AVAILABLE DATA: Begin

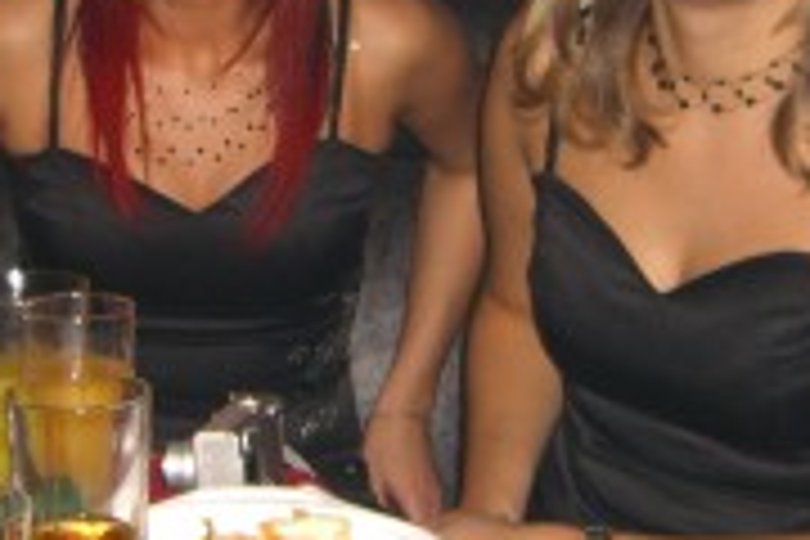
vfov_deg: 10.4
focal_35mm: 132
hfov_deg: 15.5
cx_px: 342
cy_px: 153
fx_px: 2970
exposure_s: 1/60
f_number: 2.8
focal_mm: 7.9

AVAILABLE DATA: End

Every line above needs to be written out again as it stands. Pictures do not belong in the copy.

vfov_deg: 10.4
focal_35mm: 132
hfov_deg: 15.5
cx_px: 342
cy_px: 153
fx_px: 2970
exposure_s: 1/60
f_number: 2.8
focal_mm: 7.9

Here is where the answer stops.